That is the VLC media player, playing on a surface inside a Syntensity map. Note that sound works, but I didn't record it for this video.
And this video shows embedded web browser windows that you can interact with. The plugin for that might be useful for other projects, so I spun it off as a separate project, Qtonium. The name is inspired by Awesomium and Berkelium, two projects doing similar things.
As to why a new project and not to use Awesomium or Berkelium: Awesomium is apparently going closed-source, or at least that is the only way I can interpret their taking down the code and mentioning 'new licensing terms coming soon'. Berkelium is open source, but it is unclear if it is functional or useful outside of Sirikata, the project in which it is being developed and used.
And in any case, both are based on the approach of taking Chromium and hacking it to work in an embedded manner.
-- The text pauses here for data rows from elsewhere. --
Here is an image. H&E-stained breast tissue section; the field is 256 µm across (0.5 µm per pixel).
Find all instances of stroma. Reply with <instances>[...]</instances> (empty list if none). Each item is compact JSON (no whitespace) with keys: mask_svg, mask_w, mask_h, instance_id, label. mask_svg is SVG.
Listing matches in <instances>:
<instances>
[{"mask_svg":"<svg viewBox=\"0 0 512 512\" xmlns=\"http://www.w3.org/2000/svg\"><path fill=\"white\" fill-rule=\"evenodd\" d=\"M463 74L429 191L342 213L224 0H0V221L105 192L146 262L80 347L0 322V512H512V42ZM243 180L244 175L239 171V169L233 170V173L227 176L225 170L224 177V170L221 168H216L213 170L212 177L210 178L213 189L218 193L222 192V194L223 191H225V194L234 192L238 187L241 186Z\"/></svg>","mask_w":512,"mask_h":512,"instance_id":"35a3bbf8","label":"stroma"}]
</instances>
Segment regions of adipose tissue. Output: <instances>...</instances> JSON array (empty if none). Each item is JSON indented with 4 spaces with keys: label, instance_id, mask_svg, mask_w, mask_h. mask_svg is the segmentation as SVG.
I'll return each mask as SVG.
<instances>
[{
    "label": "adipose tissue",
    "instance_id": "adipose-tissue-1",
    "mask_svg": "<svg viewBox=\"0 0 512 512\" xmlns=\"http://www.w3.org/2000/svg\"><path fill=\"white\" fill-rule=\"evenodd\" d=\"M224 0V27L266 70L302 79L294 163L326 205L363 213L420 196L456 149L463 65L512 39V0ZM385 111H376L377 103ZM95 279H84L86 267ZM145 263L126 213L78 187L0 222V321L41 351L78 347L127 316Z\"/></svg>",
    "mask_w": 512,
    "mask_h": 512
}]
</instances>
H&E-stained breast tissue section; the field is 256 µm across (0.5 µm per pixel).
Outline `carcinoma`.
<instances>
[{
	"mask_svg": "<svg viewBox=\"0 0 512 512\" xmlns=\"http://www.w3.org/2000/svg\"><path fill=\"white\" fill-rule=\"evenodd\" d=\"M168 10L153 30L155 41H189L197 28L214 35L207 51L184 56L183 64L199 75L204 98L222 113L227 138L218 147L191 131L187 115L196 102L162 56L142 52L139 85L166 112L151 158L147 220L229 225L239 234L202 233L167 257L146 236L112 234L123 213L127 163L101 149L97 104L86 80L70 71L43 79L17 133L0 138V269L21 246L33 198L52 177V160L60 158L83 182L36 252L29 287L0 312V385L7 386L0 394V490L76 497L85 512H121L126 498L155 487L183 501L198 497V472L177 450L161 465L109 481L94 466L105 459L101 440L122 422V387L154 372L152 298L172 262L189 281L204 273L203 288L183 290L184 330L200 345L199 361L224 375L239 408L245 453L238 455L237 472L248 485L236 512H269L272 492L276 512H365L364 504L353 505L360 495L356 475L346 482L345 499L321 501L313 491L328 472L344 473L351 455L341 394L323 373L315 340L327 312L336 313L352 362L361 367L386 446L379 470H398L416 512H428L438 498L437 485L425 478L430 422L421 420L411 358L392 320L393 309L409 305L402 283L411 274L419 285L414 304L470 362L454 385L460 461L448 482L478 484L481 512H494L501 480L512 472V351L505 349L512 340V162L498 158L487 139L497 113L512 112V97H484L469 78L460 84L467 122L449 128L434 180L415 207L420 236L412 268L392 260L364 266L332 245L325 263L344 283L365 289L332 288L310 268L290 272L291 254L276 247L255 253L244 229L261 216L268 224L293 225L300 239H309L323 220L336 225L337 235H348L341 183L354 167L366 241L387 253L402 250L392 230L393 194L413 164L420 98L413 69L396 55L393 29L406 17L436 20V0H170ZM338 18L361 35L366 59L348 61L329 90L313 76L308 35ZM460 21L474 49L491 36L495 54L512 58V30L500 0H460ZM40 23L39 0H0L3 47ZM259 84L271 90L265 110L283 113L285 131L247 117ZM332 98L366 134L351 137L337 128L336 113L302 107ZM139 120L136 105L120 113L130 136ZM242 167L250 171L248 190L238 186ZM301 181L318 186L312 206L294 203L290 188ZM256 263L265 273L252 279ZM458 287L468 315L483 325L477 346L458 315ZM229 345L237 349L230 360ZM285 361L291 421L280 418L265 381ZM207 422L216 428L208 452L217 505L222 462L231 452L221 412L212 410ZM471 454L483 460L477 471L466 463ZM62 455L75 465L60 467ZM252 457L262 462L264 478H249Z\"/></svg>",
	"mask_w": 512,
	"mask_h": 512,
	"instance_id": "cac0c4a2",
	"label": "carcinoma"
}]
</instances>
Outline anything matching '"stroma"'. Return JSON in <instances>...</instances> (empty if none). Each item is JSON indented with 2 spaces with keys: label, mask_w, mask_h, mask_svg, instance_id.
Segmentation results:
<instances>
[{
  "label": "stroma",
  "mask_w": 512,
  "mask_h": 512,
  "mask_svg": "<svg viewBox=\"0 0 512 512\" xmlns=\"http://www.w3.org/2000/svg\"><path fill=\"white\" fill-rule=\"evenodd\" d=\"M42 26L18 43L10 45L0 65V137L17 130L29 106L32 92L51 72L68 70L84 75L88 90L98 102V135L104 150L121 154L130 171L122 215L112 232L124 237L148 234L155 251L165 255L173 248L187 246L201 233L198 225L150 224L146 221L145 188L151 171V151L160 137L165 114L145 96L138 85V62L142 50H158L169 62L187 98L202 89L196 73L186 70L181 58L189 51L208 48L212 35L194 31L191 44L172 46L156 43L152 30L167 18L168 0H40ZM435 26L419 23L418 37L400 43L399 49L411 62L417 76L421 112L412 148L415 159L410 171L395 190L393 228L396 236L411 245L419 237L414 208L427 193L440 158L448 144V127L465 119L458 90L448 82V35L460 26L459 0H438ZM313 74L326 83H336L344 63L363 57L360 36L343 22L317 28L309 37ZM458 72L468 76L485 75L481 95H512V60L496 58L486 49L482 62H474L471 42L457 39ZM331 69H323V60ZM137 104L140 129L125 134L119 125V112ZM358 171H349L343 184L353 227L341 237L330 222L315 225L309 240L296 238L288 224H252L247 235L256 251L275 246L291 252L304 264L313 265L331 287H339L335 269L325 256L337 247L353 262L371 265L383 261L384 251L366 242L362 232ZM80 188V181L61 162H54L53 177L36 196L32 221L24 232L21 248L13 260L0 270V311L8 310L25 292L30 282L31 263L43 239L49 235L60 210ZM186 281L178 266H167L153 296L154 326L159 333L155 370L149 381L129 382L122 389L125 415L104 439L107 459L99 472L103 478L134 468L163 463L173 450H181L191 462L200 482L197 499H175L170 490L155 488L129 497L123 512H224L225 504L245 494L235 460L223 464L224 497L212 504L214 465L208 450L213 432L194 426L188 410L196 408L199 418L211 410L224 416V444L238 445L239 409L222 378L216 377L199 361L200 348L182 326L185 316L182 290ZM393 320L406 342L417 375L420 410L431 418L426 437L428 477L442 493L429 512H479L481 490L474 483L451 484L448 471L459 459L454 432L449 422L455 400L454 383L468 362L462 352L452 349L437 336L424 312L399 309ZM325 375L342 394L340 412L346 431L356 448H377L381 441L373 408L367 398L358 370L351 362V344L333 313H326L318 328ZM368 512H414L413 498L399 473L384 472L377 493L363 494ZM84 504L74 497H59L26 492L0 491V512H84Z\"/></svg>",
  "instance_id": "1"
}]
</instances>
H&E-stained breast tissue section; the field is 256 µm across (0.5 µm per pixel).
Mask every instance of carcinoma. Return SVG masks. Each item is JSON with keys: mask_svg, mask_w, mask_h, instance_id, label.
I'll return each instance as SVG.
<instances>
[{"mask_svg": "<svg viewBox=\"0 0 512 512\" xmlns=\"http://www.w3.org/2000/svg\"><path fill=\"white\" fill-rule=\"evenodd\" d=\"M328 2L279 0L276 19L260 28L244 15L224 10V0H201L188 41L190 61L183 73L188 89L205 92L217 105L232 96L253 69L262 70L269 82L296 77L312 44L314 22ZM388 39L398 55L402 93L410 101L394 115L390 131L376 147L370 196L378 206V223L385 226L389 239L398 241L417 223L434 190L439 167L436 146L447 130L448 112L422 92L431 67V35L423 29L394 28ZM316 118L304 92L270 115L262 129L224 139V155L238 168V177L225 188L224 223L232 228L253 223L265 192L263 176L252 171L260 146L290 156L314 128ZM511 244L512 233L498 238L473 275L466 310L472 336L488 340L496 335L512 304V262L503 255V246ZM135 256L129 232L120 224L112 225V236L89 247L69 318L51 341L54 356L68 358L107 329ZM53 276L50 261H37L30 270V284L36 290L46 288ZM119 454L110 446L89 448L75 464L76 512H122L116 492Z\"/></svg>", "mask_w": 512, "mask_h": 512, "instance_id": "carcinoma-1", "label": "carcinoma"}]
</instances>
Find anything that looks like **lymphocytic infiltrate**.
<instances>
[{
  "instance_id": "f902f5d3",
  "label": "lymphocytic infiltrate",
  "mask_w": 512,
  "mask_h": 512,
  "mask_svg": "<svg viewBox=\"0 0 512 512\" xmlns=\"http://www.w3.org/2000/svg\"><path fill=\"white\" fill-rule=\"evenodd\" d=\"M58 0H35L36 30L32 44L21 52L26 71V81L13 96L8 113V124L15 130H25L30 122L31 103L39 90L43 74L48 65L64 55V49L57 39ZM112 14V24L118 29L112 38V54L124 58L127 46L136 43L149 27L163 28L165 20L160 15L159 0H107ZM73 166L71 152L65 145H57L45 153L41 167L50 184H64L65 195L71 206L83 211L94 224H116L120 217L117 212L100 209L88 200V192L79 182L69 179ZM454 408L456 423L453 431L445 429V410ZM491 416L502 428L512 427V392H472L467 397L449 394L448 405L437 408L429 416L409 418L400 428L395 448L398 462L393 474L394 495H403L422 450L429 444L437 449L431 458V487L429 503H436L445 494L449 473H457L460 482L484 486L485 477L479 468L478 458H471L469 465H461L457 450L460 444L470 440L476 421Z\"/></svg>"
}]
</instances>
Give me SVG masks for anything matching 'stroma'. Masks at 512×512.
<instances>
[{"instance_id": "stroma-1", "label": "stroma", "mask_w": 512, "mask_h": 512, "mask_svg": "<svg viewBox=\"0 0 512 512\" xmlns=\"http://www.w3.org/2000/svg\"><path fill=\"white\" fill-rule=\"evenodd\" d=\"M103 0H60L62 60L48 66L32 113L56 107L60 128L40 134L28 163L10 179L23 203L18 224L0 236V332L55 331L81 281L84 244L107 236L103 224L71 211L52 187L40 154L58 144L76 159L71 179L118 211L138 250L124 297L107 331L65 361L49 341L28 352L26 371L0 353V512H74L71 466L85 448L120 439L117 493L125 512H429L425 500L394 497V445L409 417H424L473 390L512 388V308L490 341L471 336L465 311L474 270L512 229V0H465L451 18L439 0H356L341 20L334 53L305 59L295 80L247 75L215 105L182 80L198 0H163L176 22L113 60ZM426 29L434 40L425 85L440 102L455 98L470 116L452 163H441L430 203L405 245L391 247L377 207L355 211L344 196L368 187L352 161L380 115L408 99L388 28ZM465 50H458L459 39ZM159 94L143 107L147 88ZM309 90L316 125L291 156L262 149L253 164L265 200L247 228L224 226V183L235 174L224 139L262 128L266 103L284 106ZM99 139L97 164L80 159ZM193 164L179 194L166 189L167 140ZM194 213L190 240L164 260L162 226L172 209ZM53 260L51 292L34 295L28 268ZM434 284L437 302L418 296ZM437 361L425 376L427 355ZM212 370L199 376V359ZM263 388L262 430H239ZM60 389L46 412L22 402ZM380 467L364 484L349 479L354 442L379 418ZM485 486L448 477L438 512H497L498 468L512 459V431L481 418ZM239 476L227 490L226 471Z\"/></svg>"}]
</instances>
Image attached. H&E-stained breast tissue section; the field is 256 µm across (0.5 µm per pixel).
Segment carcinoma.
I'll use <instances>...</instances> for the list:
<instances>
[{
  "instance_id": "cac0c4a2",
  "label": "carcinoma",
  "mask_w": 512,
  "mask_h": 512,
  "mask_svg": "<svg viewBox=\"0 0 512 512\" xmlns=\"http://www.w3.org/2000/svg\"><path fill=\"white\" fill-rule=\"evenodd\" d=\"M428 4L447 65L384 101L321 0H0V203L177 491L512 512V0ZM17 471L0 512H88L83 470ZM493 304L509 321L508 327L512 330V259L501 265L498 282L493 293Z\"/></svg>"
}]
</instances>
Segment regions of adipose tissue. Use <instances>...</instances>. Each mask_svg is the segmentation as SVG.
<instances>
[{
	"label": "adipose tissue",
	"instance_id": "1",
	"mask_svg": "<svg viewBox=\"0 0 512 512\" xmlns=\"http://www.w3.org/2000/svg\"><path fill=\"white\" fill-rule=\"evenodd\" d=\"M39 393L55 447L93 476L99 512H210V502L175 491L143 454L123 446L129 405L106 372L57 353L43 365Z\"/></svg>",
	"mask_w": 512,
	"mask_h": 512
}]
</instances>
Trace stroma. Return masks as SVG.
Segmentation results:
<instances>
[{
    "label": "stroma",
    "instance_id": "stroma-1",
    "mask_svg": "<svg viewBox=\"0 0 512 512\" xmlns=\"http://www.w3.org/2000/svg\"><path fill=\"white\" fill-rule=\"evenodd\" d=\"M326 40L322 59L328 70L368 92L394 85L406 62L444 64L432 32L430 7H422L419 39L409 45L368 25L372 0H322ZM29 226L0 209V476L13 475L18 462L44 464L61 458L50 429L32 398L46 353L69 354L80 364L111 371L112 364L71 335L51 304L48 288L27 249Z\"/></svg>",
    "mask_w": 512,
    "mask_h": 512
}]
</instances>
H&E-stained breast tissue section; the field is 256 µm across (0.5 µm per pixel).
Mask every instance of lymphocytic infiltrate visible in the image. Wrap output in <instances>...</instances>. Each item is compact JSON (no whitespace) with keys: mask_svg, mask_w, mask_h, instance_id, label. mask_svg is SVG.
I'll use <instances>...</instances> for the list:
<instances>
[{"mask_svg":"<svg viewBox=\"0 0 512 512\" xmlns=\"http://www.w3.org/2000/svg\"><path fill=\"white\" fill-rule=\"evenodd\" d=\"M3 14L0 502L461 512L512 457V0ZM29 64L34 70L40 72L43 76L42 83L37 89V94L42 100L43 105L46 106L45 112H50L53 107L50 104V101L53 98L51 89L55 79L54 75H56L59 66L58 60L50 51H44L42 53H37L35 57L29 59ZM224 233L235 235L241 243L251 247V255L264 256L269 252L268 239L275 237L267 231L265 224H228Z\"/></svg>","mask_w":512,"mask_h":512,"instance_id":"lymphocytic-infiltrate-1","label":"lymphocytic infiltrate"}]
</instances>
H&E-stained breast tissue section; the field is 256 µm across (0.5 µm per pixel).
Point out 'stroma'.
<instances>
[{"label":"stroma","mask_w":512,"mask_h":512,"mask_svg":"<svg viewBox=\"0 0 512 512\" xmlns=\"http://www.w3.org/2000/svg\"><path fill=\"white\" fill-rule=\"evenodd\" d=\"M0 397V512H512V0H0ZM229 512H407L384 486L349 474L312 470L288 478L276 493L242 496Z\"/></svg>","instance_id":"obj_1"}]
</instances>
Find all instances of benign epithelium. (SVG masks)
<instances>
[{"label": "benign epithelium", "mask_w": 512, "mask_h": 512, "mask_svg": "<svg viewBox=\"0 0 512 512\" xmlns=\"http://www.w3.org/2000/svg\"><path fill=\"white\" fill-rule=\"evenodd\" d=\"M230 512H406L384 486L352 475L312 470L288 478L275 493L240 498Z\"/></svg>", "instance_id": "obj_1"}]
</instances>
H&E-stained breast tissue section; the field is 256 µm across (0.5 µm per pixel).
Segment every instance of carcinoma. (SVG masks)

In Qtonium I took a very different approach: No C++ at all, and no hacking of a massive and rapidly-changing codebase. Instead, PyQt is used in a straightforward manner, that is, Qtonium is written in Python. It's dependencies are Qt and PyQt.
The only downsides I can see to the Qtonium approach are:
- Qt WebKit isn't a complete browser, just a 'widget'. For example, when embedding Chromium as a whole, you get plugins (Flash, etc.), caching, various default behaviors (handling page load errors, etc. etc.). That stuff is obviously useful, so this is a clear downside. But the cost (hacking Chromium) is also very high in my opinion. In any case, over time those things can be implemented in Qtonium if people want.
- Qtonium doesn't share Chromium's separate process security model. This is true at the moment, but it would actually be very simple to adopt, due to Qtonium being written in Python, and Python 2.6's improved support for handing separate processes. In fact if you look at the code, how to do this becomes quite obvious.
Note that this is part of the approach of having all plugins be Python modules. Those modules can of course load C++ code if they need to (like Qtonium loads Qt through PyQt), so this isn't a limitation, but actually the hope is that a lot of things can be done with pure Python (including ctypes). That way, plugins don't need to be compiled, and it's generally very easy to make them work on multiple platforms. C++ plugin systems tend to be much more complex to work with.